We already have inventory categorization functionality, so I think we can use the same on variant pronunciations and create 'phonetic' table?? (I'm being optimistic) As for the 'total' table, combine 'phonological' and 'phonetic' and remove duplicates?

(And what is this? Seems like alternative inventories were tried in 2016?) https://github.com/PhonologicalCorpusTools/CorpusTools/blob/f1ba66511bdbbdb0659720a0d57143e5d3e76a05/corpustools/corpus/classes/lexicon.py#L2759-L2782

stannam commented 2 years ago

Also see #560 especially, https://github.com/PhonologicalCorpusTools/CorpusTools/issues/560#issuecomment-229464376

Inventory charts in the main window will always display the default transcription's inventory, and only the default inventory's table should be open for editing. In an analysis window, users should be able to see (but not edit) the inventory of alternative transcriptions. This can be accomplished by simply feeding the alternative inventory to the default inventory table's sort function. That is, we sort the alternative inventory based on the default inventory's row/column settings. Some alternative segments (possibly all of them) will end up in the uncategorized tab, but there's not much to be done for that right now. I think this can be a relatively quick fix.

Seems like it is intentional to only contain default segments in the main inventory chart. Alternative inventory chart should not be editable but can be accessed in analysis functions?

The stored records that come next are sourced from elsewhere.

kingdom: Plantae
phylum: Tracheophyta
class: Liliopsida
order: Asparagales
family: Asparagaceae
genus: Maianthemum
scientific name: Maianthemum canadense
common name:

stannam commented 2 years ago

Two txt files are added to Dropbox. Find them in Phonological_CorpusTools_Public/example_files/variants/variants in inventory

kchall commented 2 years ago

Our current interim solution does show all symbols (phonetic or phonological) in a 'master' inventory table. Searches based on these symbols return 0, but there is a note to that effect in the search dialogue box.

However, there are two further problems: (1) All analyses have the same issue as searches (e.g., if you try to calculate functional load based on minimal pairs for [t] / [ɾ] in the above corpora ('writing' vs. 'riding'), the result is 0. This is likely to be true of ALL analyses. (2) If you pull up the 'corpus summary' inventory and click on a symbol that happens to occur only in phonetic variants (e.g. [ɾ] or [kʰ] in the above corpora), PCT crashes outright with no error message (instead of giving either the actual type / token count or 0).

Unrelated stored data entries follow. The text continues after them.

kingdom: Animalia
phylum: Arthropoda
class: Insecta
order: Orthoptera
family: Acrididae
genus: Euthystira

Given these issues, I actually think we should 'roll back' the commit that added symbols that appear only in pronunciation variants to the total inventory, and simply clarify in the documentation that currently, only canonical pronunciations are used to populate the inventory and hence can be used in searches and analyses.

@stannam maybe we could add instead a note on the 'corpus summary' dialogue box that says "Note that this inventory is based on only the symbols that occur in canonical pronunciations. PCT does not include symbols from pronunciation variants in the inventory, and such symbols cannot currently be directly searched for or used in analyses."

Thanks, and sorry for the hassle! :(

kchall commented 2 years ago

Hmm. I see that the corpus summary window is updated with the suggested note. But, it looks like PCT is still pulling in the inventory from pronunciation variants, so it's not quite rolled back. E.g.:

Load 'variant_inventory_ilg' corpus. The symbol [ɾ] appears only in the pronunciation variants of 'riding' and 'writing,' not in their canonical forms. Go to Corpus > Summary. [ɾ] appears in the inventory (and it shouldn't). Clicking on it causes PCT to crash.

If instead you go to Corpus > Phonological search, again, [ɾ] occurs in the inventory; searching for it returns a count of 0.

(And basically the same thing happens in variant_inventory_csv, though of course there the [ɾ] is in the phonetic transcription column, not stored as a pronunciation variant.

stannam commented 2 years ago

That is strange. On my end, the chart only contains canonical segments in the summary window and other places including analysis functions and Features > Manage inventory chart.

Can you try to load the .txt files again? I used the two files in example_files/variants/variants in inventory.

kchall commented 2 years ago

Ah! Yes...again, silly on my part. I was reloading the existing corpora instead of creating them from scratch. Looks good, thank you.